ABOUT THIS EXERCISE:
Only the lines from the line holding "neck: (551, 379)" through the final line of the entries below are to be returned, exactly as they stand.
________________________________________
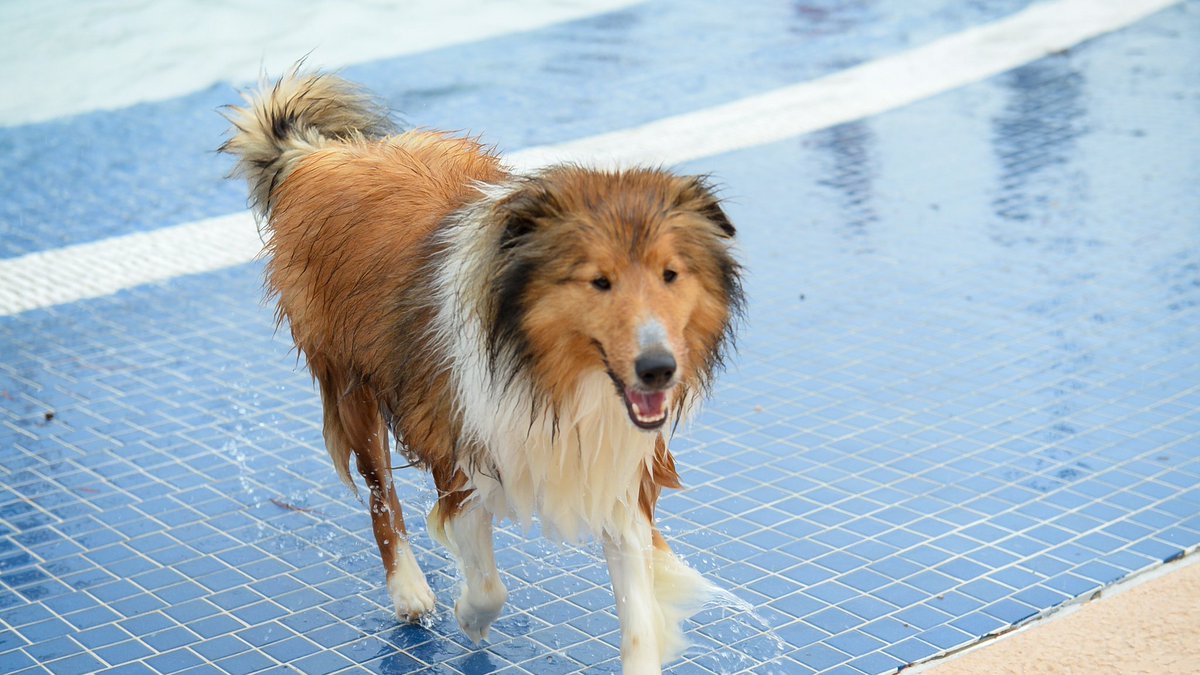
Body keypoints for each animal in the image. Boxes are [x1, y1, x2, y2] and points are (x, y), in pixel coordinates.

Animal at [217, 68, 739, 667]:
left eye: (670, 274)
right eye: (598, 281)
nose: (658, 369)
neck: (551, 379)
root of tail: (320, 154)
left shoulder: (616, 474)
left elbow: (637, 623)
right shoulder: (461, 454)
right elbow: (489, 584)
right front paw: (469, 618)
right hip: (352, 387)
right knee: (380, 498)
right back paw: (410, 592)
________________________________________
ANSWER TO THE PROBLEM:
neck: (551, 379)
root of tail: (320, 154)
left shoulder: (616, 474)
left elbow: (637, 623)
right shoulder: (461, 454)
right elbow: (489, 584)
right front paw: (469, 618)
right hip: (352, 387)
right knee: (380, 498)
right back paw: (410, 592)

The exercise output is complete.